The AJWRB said earlier this month that the church continues to disfellowship Witnesses who take drugs or commit adultery so it is noteworthy that they have singled out blood transfusions as one sin to be treated differently

Last month the church also indicated in a statement that receiving transfusions of minor components of blood - not formally defined - is acceptable. (Patients today rarely receive whole blood transfusions, as scientists have learnt how to fractionalise blood into separate parts.)

But the church's city supervisor in Melbourne, Mr Des Zanker, said yesterday that suggestions that the church had softened its policies on blood were absolute lying propaganda. They have come from apostates who have left the faith he said.
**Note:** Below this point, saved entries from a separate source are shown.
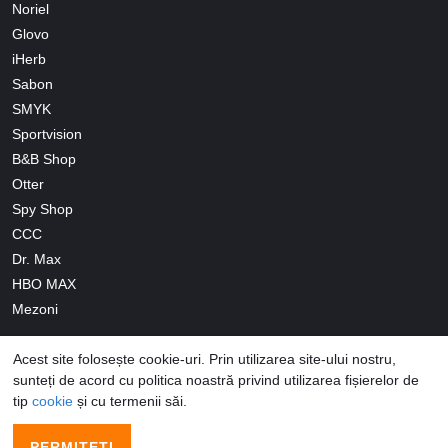
Noriel
Glovo
iHerb
Sabon
SMYK
Sportvision
B&B Shop
Otter
Spy Shop
CCC
Dr. Max
HBO MAX
Mezoni
Acest site folosește cookie-uri. Prin utilizarea site-ului nostru,
sunteți de acord cu politica noastră privind utilizarea fișierelor de
tip
cookie
și cu termenii săi.
© 2026 Promo-codes.ro All Rights Reserved
PERMITEȚI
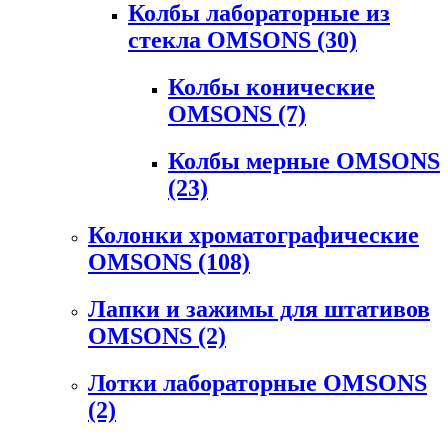
Колбы лабораторные из
стекла OMSONS
(30)
Колбы конические
OMSONS
(7)
Колбы мерные OMSONS
(23)
Колонки хроматографические
OMSONS
(108)
Лапки и зажимы для штативов
OMSONS
(2)
Лотки лабораторные OMSONS
(2)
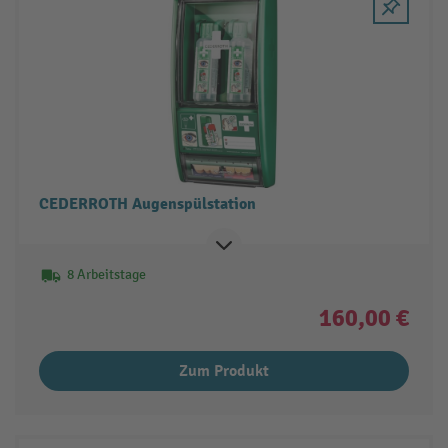
CEDERROTH Augenspülstation
8 Arbeitstage
160,00 €
Zum Produkt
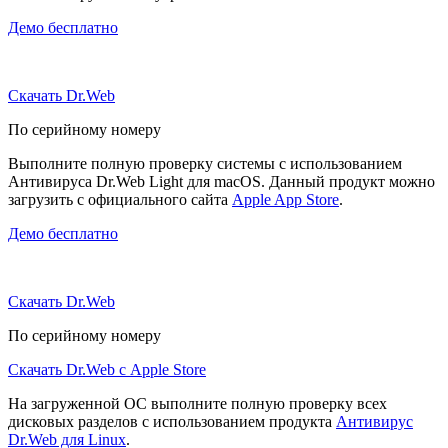
Демо бесплатно
Скачать Dr.Web
По серийному номеру
Выполните полную проверку системы с использованием
Антивируса Dr.Web Light для macOS. Данный продукт можно
загрузить с официального сайта
Apple App Store
.
Демо бесплатно
Скачать Dr.Web
По серийному номеру
Скачать Dr.Web с Apple Store
На загруженной ОС выполните полную проверку всех
дисковых разделов с использованием продукта
Антивирус
Dr.Web для Linux
.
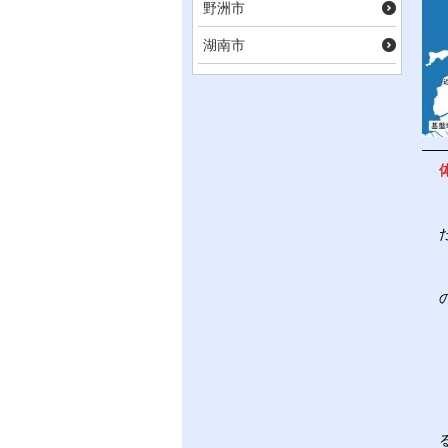
野洲市
湖南市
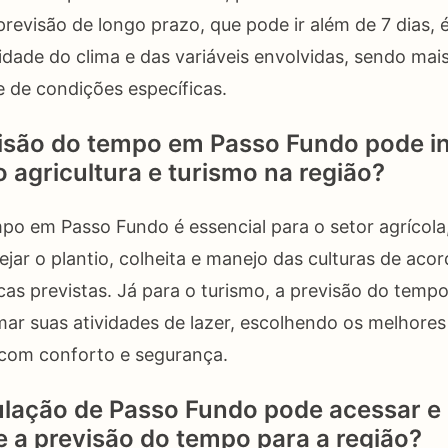
previsão de longo prazo, que pode ir além de 7 dias, 
dade do clima e das variáveis envolvidas, sendo mais
 de condições específicas.
isão do tempo em Passo Fundo pode in
 agricultura e turismo na região?
po em Passo Fundo é essencial para o setor agrícola, 
ejar o plantio, colheita e manejo das culturas de aco
cas previstas. Já para o turismo, a previsão do temp
mar suas atividades de lazer, escolhendo os melhores
 com conforto e segurança.
ação de Passo Fundo pode acessar e i
 a previsão do tempo para a região?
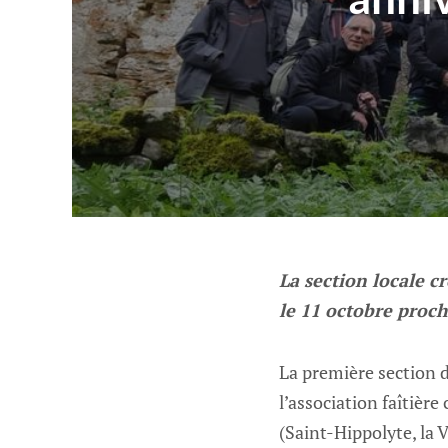
La section locale c
le 11 octobre proch
La première section 
l’association faîtière
(Saint-Hippolyte, la 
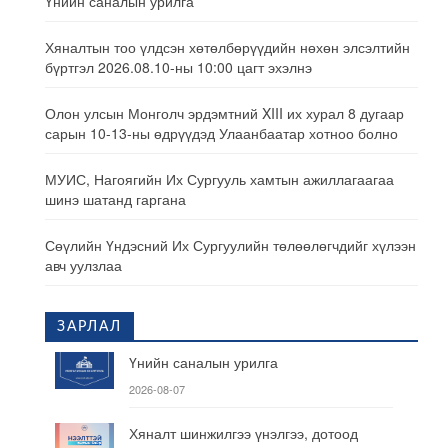
Үнийн саналын урилга
Хяналтын тоо үлдсэн хөтөлбөрүүдийн нөхөн элсэлтийн
бүртгэл 2026.08.10-ны 10:00 цагт эхэлнэ
Олон улсын Монголч эрдэмтний XIII их хурал 8 дугаар
сарын 10-13-ны өдрүүдэд Улаанбаатар хотноо болно
МУИС, Нагоягийн Их Сургууль хамтын ажиллагаагаа
шинэ шатанд гаргана
Сөүлийн Үндэсний Их Сургуулийн төлөөлөгчдийг хүлээн
авч уулзлаа
ЗАРЛАЛ
Үнийн саналын урилга
2026-08-07
Хяналт шинжилгээ үнэлгээ, дотоод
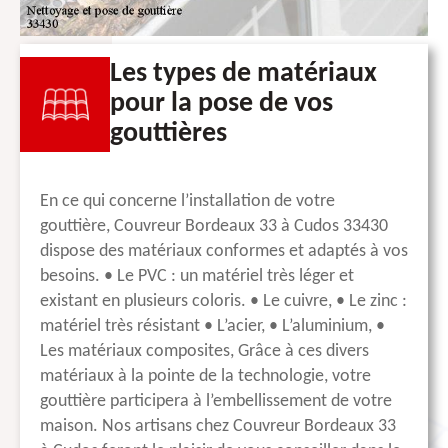
Les types de matériaux
pour la pose de vos
gouttières
En ce qui concerne l’installation de votre
gouttière, Couvreur Bordeaux 33 à Cudos 33430
dispose des matériaux conformes et adaptés à vos
besoins. • Le PVC : un matériel très léger et
existant en plusieurs coloris. • Le cuivre, • Le zinc :
matériel très résistant • L’acier, • L’aluminium, •
Les matériaux composites, Grâce à ces divers
matériaux à la pointe de la technologie, votre
gouttière participera à l’embellissement de votre
maison. Nos artisans chez Couvreur Bordeaux 33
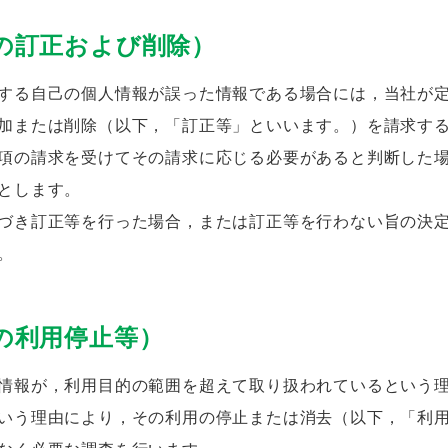
の訂正および削除）
する自己の個人情報が誤った情報である場合には，当社が
加または削除（以下，「訂正等」といいます。）を請求す
項の請求を受けてその請求に応じる必要があると判断した
とします。
づき訂正等を行った場合，または訂正等を行わない旨の決
。
の利用停止等）
情報が，利用目的の範囲を超えて取り扱われているという
いう理由により，その利用の停止または消去（以下，「利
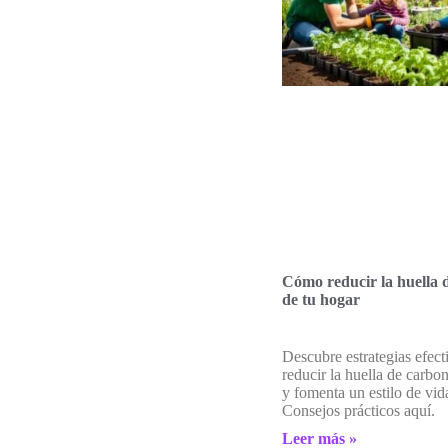
Cómo reducir la huella 
de tu hogar
Descubre estrategias efect
reducir la huella de carbo
y fomenta un estilo de vid
Consejos prácticos aquí.
Leer más »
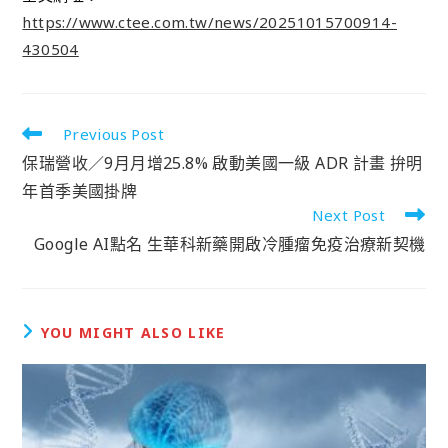
https://www.ctee.com.tw/news/20251015700914-
430504
Previous Post
保瑞營收／9月月增25.8% 啟動美國一級 ADR 計畫 拚明
年首季美國掛牌
Next Post
Google AI點名 生華科新藥開啟冷腫瘤免疫治療新契機
YOU MIGHT ALSO LIKE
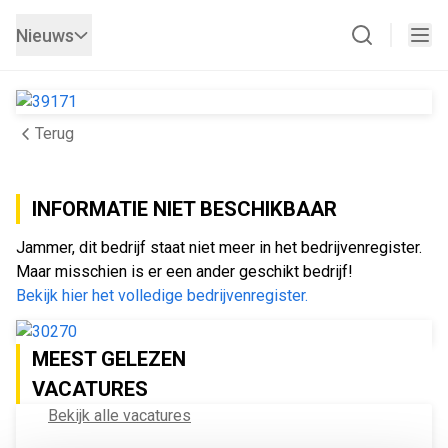
Nieuws
Terug
INFORMATIE NIET BESCHIKBAAR
Jammer, dit bedrijf staat niet meer in het bedrijvenregister.
Maar misschien is er een ander geschikt bedrijf!
Bekijk hier het volledige bedrijvenregister.
MEEST GELEZEN
VACATURES
Bekijk alle vacatures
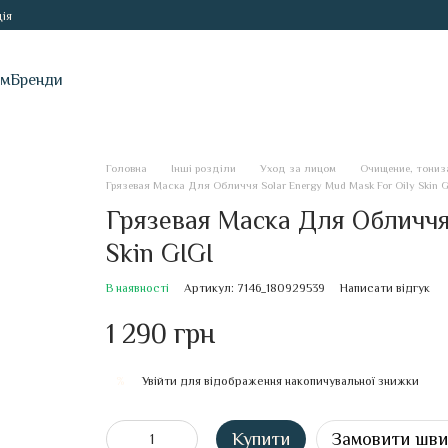
ія
ам
Бренди
Головна
Інші розділи
Уход за лицом
Очищение, тониз
Грязевая Маска Для Обличчя Solar Energy Mud Mask For Oily Skin G
Грязевая Маска Для Обличчя 
Skin GIGI
В наявності
Артикул: 7146_180929539
Написати відгук
1 290 грн
Увійти
для відображення накопичувальної знижки
%
Купити
Замовити шв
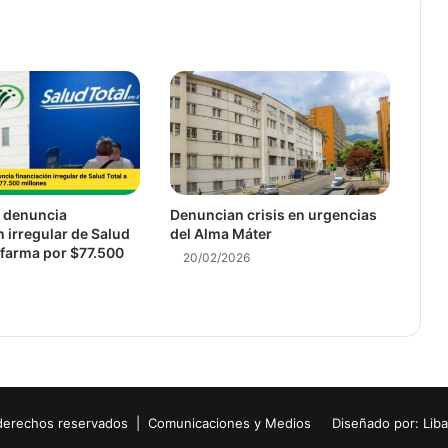
de vacunas
 denuncia
Denuncian crisis en urgencias
n irregular de Salud
del Alma Máter
ifarma por $77.500
20/02/2026
 derechos reservados | Comunicaciones y Medios
Diseñado por: Lib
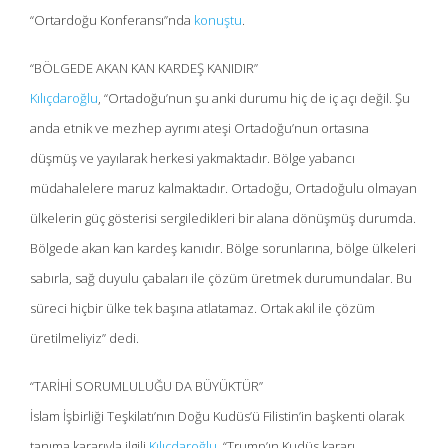
“Ortardoğu Konferansı”nda
konuştu
.
“BÖLGEDE AKAN KAN KARDEŞ KANIDIR”
Kılıçdaroğlu
, “Ortadoğu’nun şu anki durumu hiç de iç açı değil. Şu
anda etnik ve mezhep ayrımı ateşi Ortadoğu’nun ortasına
düşmüş ve yayılarak herkesi yakmaktadır. Bölge yabancı
müdahalelere maruz kalmaktadır. Ortadoğu, Ortadoğulu olmayan
ülkelerin güç gösterisi sergiledikleri bir alana dönüşmüş durumda.
Bölgede akan kan kardeş kanıdır. Bölge sorunlarına, bölge ülkeleri
sabırla, sağ duyulu çabaları ile çözüm üretmek durumundalar. Bu
süreci hiçbir ülke tek başına atlatamaz. Ortak akıl ile çözüm
üretilmeliyiz” dedi.
“TARİHİ SORUMLULUĞU DA BÜYÜKTÜR”
İslam İşbirliği Teşkilatı’nın Doğu Kudüs’ü Filistin’in başkenti olarak
tanıma kararıyla ilgili
Kılıçdaroğlu
, “Trump’ın Kudüs kararı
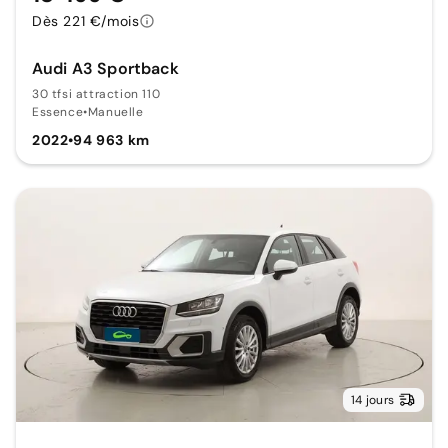
Dès 221 €/mois
Audi A3 Sportback
30 tfsi attraction 110
Essence
•
Manuelle
2022
•
94 963 km
14 jours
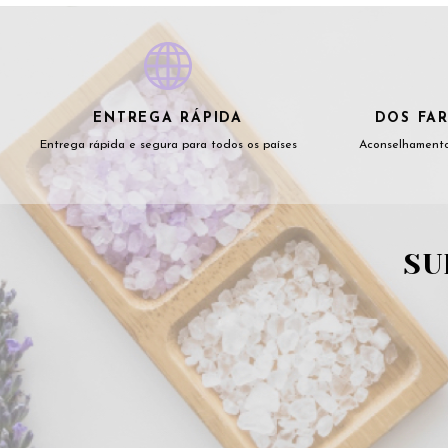
ENTREGA RÁPIDA
DOS FAR
Entrega rápida e segura para todos os países
Aconselhamento
SU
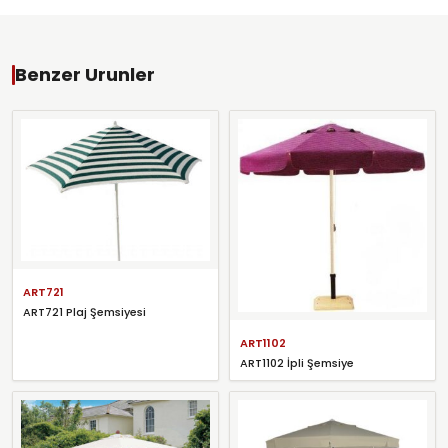
Benzer Urunler
ART721
ART721 Plaj Şemsiyesi
ART1102
ART1102 İpli Şemsiye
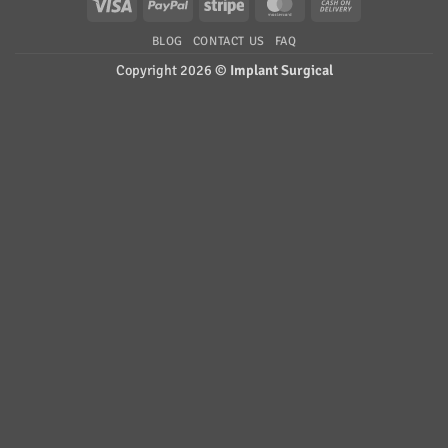
Visa
PayPal
Stripe
MasterCard
Cash
On
BLOG
CONTACT US
FAQ
Delivery
Copyright 2026 ©
Implant Surgical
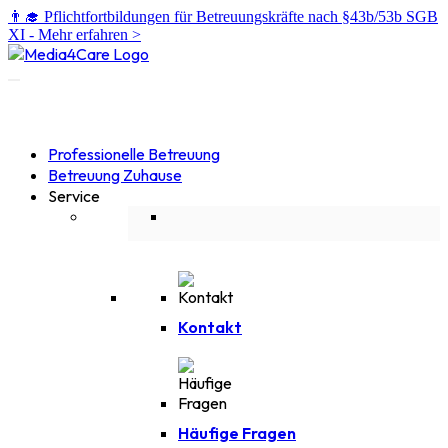
👨‍🎓 Pflichtfortbildungen für Betreuungskräfte nach §43b/53b SGB
XI -
Mehr erfahren >
Professionelle Betreuung
Betreuung Zuhause
Service
Kontakt
Häufige Fragen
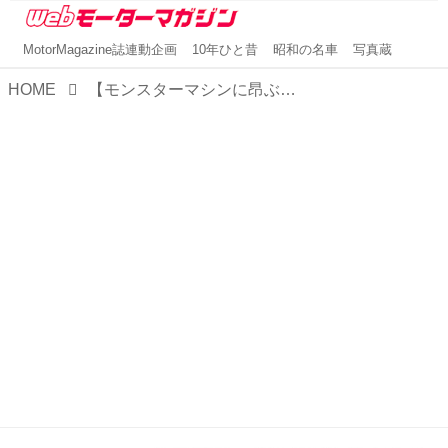
MotorMagazine誌連動企画
10年ひと昔
昭和の名車
写真蔵
HOME
【モンスターマシンに昂ぶる】日本初の長距離高速バスは「乗用車より速く・強く・安全に！」を目指した［第3回］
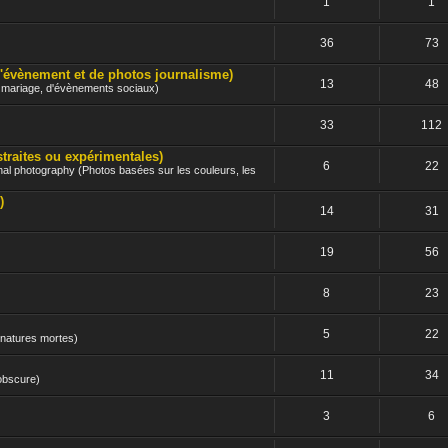
1
1
36
73
nement et de photos journalisme)
13
48
e mariage, d'évènements sociaux)
33
112
ites ou expérimentales)
6
22
nal photography (Photos basées sur les couleurs, les
)
14
31
19
56
8
23
5
22
 natures mortes)
11
34
 obscure)
3
6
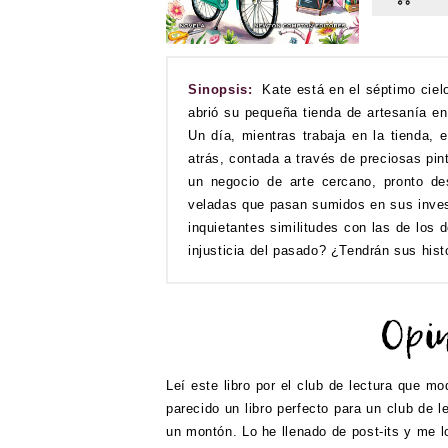
Sinopsis:
Kate está en el séptimo ciel
abrió su pequeña tienda de artesanía en 
Un día, mientras trabaja en la tienda,
atrás, contada a través de preciosas pin
un negocio de arte cercano, pronto des
veladas que pasan sumidos en sus inves
inquietantes similitudes con las de lo
injusticia del pasado? ¿Tendrán sus histo
Leí este libro por el club de lectura que m
parecido un libro perfecto para un club de
un montón. Lo he llenado de post-its y me l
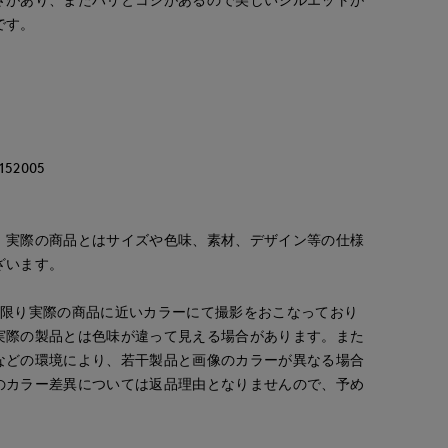
です。
52005
。実際の商品とはサイズや色味、素材、デザイン等の仕様
ざいます。
な限り実際の商品に近いカラーにて撮影をおこなっており
実際の製品とは色味が違って見える場合があります。また
などの環境により、若干製品と画像のカラーが異なる場合
のカラー差異については返品理由となりませんので、予め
He also rejected suggestions that the church had eased its policies in Europe because governments there were refusing to grant legal recognition to the church because of its no-blood policy. We don't compromise to spread our faith he said.

Mr Zanker said witnesses were finding it easier, not harder, to reject blood transfusions because the medical profession was more supportive and more bloodless methods of treatment had become available.

The number of people (entering the church) who bring it up as an issue is minuscule. These days we find people in hospital who say they are Jehovah's Witnesses so as not to have a blood transfusion.

Mr Zanker said some people had died as a result of transfusions, and it was by no means certain that a transfusion would have helped Mrs Asciutto.

For now, at least, it seems there will be little change towards blood among the church's Australian followers.